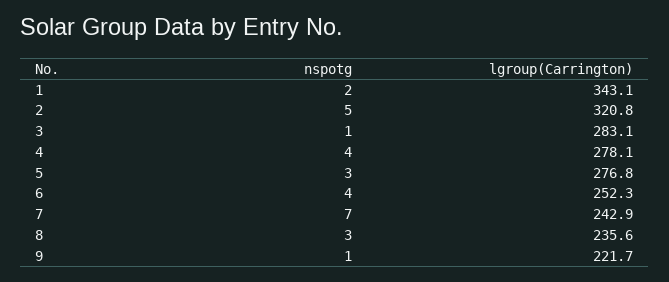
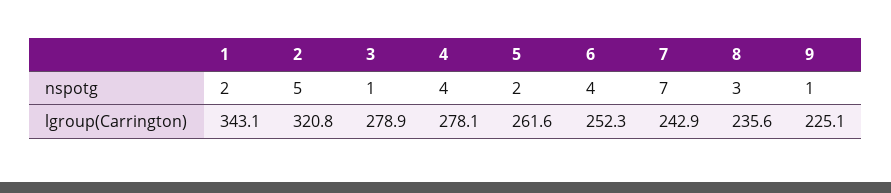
  {
    "nspotg": {
      "1": 2,
      "2": 5,
      "3": 1,
      "4": 4,
-     "5": 3,
+     "5": 2,
      "6": 4,
      "7": 7,
      "8": 3,
      "9": 1
    },
    "lgroup(Carrington)": {
      "1": 343.1,
      "2": 320.8,
-     "3": 283.1,
+     "3": 278.9,
      "4": 278.1,
-     "5": 276.8,
+     "5": 261.6,
      "6": 252.3,
      "7": 242.9,
      "8": 235.6,
-     "9": 221.7
+     "9": 225.1
    }
  }

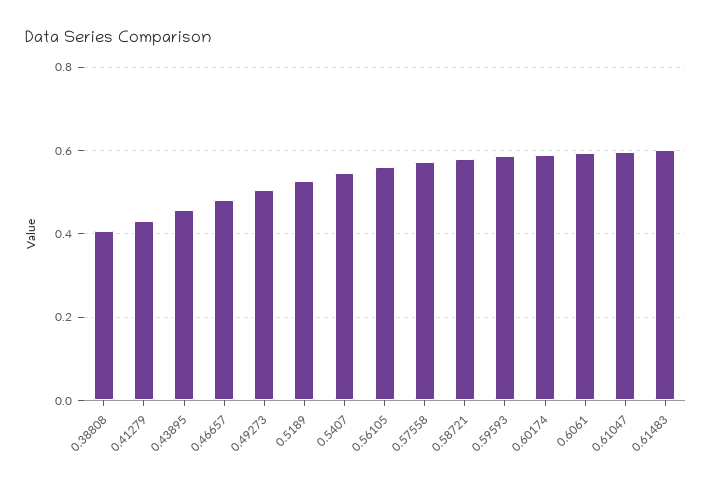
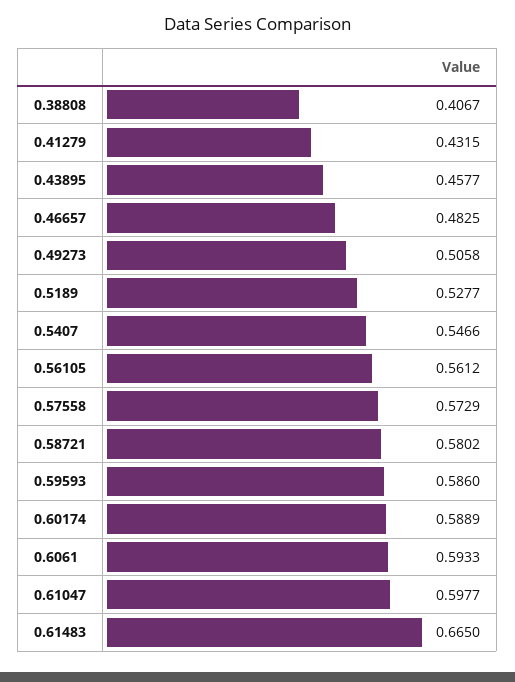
  {
    "0.38808": 0.4067,
    "0.41279": 0.4315,
    "0.43895": 0.4577,
    "0.46657": 0.4825,
    "0.49273": 0.5058,
    "0.5189": 0.5277,
    "0.5407": 0.5466,
    "0.56105": 0.5612,
    "0.57558": 0.5729,
    "0.58721": 0.5802,
    "0.59593": 0.586,
    "0.60174": 0.5889,
    "0.6061": 0.5933,
    "0.61047": 0.5977,
-   "0.61483": 0.6
+   "0.61483": 0.665
  }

^^^^^^^^^^^^^^^^

→ What you need to do
Print each entry precisely as written; the pictures stay out.

→ Problem solution
  {
    "nspotg": {
      "1": 2,
      "2": 5,
      "3": 1,
      "4": 4,
-     "5": 3,
+     "5": 2,
      "6": 4,
      "7": 7,
      "8": 3,
      "9": 1
    },
    "lgroup(Carrington)": {
      "1": 343.1,
      "2": 320.8,
-     "3": 283.1,
+     "3": 278.9,
      "4": 278.1,
-     "5": 276.8,
+     "5": 261.6,
      "6": 252.3,
      "7": 242.9,
      "8": 235.6,
-     "9": 221.7
+     "9": 225.1
    }
  }

  {
    "0.38808": 0.4067,
    "0.41279": 0.4315,
    "0.43895": 0.4577,
    "0.46657": 0.4825,
    "0.49273": 0.5058,
    "0.5189": 0.5277,
    "0.5407": 0.5466,
    "0.56105": 0.5612,
    "0.57558": 0.5729,
    "0.58721": 0.5802,
    "0.59593": 0.586,
    "0.60174": 0.5889,
    "0.6061": 0.5933,
    "0.61047": 0.5977,
-   "0.61483": 0.6
+   "0.61483": 0.665
  }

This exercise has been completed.